─── Supplied material ───
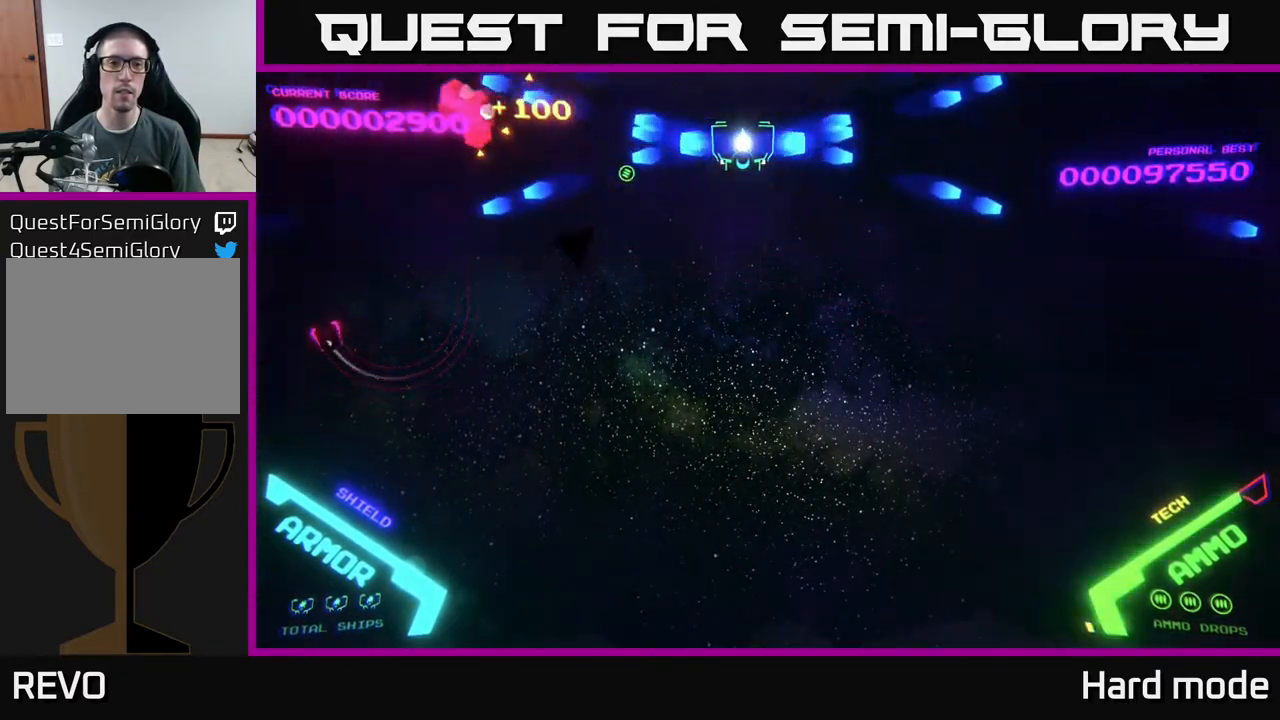
{"buttons": [], "left_stick": "center", "events": [[100, "B", "down"], [167, "B", "up"], [250, "B", "down"], [333, "B", "up"], [467, "B", "down"], [500, "B", "up"]]}
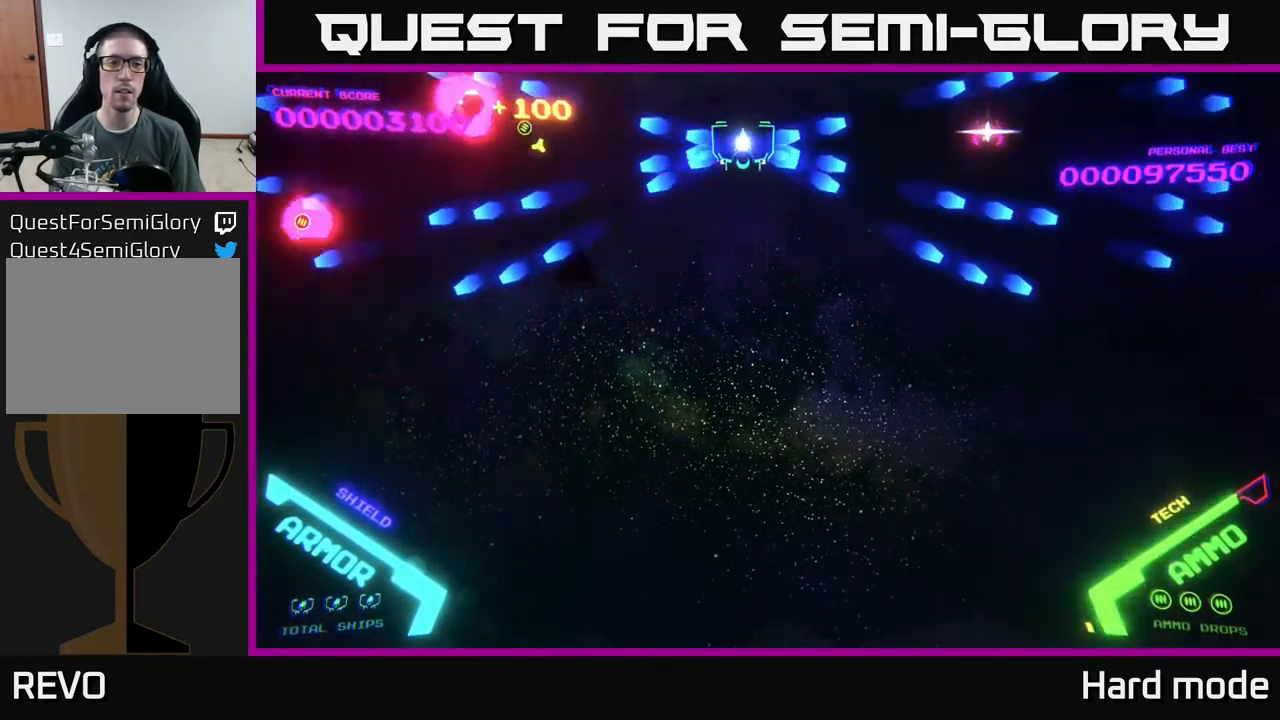
{"buttons": ["B"], "left_stick": "center", "events": [[133, "B", "down"], [200, "B", "up"], [317, "B", "down"], [383, "B", "up"], [450, "B", "down"]]}
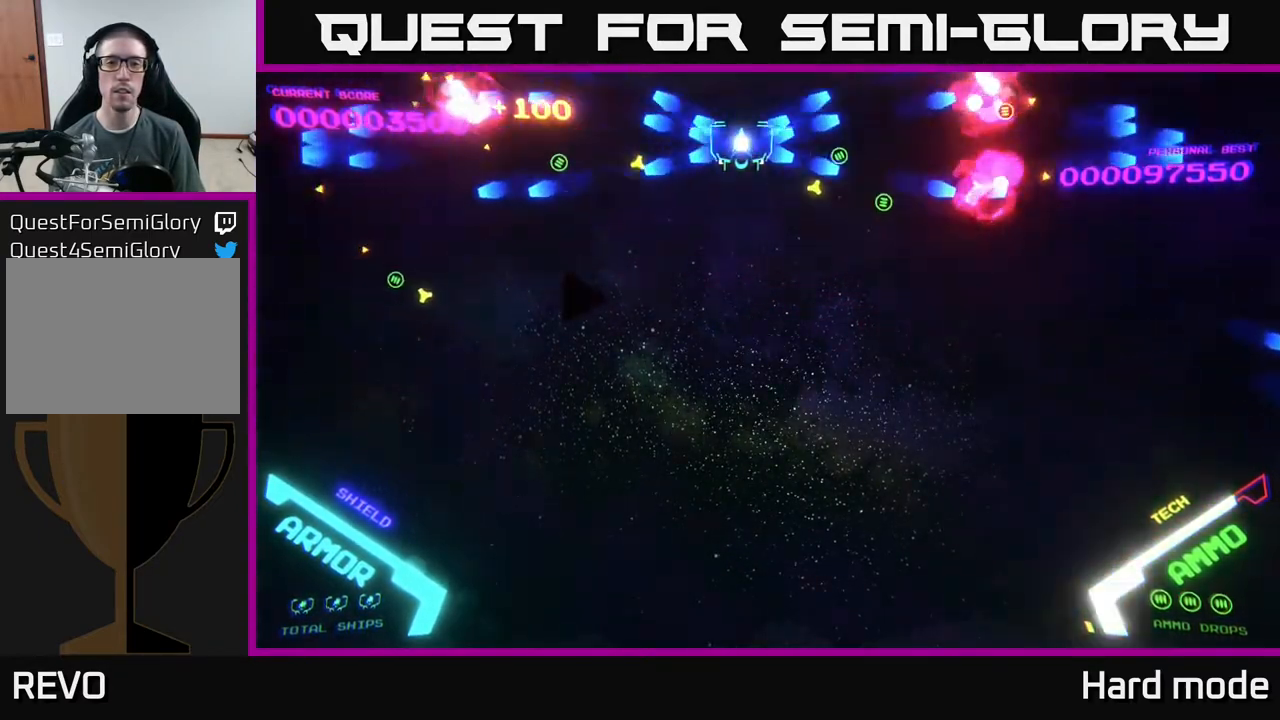
{"buttons": ["B"], "left_stick": "center", "events": [[33, "B", "up"], [167, "B", "down"], [233, "B", "up"], [333, "B", "down"], [383, "B", "up"], [483, "B", "down"]]}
───
The listing above is to be retyped exactly, with all pictures left out.

{"buttons": [], "left_stick": "center", "events": [[100, "B", "down"], [167, "B", "up"], [250, "B", "down"], [333, "B", "up"], [467, "B", "down"], [500, "B", "up"]]}
{"buttons": ["B"], "left_stick": "center", "events": [[133, "B", "down"], [200, "B", "up"], [317, "B", "down"], [383, "B", "up"], [450, "B", "down"]]}
{"buttons": ["B"], "left_stick": "center", "events": [[33, "B", "up"], [167, "B", "down"], [233, "B", "up"], [333, "B", "down"], [383, "B", "up"], [483, "B", "down"]]}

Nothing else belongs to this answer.